Look in the data below for the line that contains "thumb tip: (315, 303)". Copy that line and the remaining lines exactly.

### GIVEN INFORMATION
....

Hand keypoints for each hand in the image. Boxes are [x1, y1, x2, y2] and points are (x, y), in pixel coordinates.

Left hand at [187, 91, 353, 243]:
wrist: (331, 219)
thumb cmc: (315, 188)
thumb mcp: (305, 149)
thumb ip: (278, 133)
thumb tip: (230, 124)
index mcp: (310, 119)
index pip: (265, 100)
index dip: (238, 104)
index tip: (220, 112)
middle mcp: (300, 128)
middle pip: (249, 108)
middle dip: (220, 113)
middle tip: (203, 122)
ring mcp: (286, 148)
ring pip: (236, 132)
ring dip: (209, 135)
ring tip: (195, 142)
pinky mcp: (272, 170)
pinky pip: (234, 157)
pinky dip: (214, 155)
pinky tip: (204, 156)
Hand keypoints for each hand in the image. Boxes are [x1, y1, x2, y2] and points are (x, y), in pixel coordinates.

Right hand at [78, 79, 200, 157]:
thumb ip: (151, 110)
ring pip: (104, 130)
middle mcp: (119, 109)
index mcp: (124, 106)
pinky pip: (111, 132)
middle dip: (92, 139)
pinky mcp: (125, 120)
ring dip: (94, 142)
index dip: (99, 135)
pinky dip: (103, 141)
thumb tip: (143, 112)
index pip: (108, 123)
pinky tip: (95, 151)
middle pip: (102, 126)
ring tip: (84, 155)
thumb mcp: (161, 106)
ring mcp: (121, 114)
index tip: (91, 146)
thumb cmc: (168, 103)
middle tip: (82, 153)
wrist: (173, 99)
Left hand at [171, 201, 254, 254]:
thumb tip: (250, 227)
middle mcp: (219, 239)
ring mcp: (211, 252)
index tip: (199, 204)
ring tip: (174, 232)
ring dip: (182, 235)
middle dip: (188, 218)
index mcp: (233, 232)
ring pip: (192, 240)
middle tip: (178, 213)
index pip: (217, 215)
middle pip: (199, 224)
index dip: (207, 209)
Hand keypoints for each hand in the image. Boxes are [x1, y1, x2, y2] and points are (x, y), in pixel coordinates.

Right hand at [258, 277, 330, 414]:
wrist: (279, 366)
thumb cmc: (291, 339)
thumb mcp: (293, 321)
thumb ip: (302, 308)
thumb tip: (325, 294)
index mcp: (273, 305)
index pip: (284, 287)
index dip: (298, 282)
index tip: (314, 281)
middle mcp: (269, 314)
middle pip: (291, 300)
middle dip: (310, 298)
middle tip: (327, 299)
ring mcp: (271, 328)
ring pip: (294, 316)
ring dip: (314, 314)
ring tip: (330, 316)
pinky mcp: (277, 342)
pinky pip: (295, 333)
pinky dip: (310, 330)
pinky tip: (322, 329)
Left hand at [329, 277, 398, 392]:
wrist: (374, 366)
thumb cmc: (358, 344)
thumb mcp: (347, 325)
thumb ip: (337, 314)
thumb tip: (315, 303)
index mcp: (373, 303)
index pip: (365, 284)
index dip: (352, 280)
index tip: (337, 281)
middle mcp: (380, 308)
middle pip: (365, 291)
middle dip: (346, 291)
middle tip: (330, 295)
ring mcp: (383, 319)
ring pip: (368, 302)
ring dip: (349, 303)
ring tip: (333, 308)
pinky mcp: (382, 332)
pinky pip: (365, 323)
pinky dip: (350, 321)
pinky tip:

....

### SOLUTION BELOW
thumb tip: (315, 303)
index mcp: (373, 303)
index pip: (365, 284)
index dip: (352, 280)
index tip: (337, 281)
middle mcp: (380, 308)
middle pip: (365, 291)
middle dip: (346, 291)
middle tip: (330, 295)
ring mcp: (383, 319)
ring pip: (368, 302)
ring dip: (349, 303)
ring tip: (333, 308)
pinky mcp: (382, 332)
pinky pip: (365, 323)
pinky dip: (350, 321)
pinky tip:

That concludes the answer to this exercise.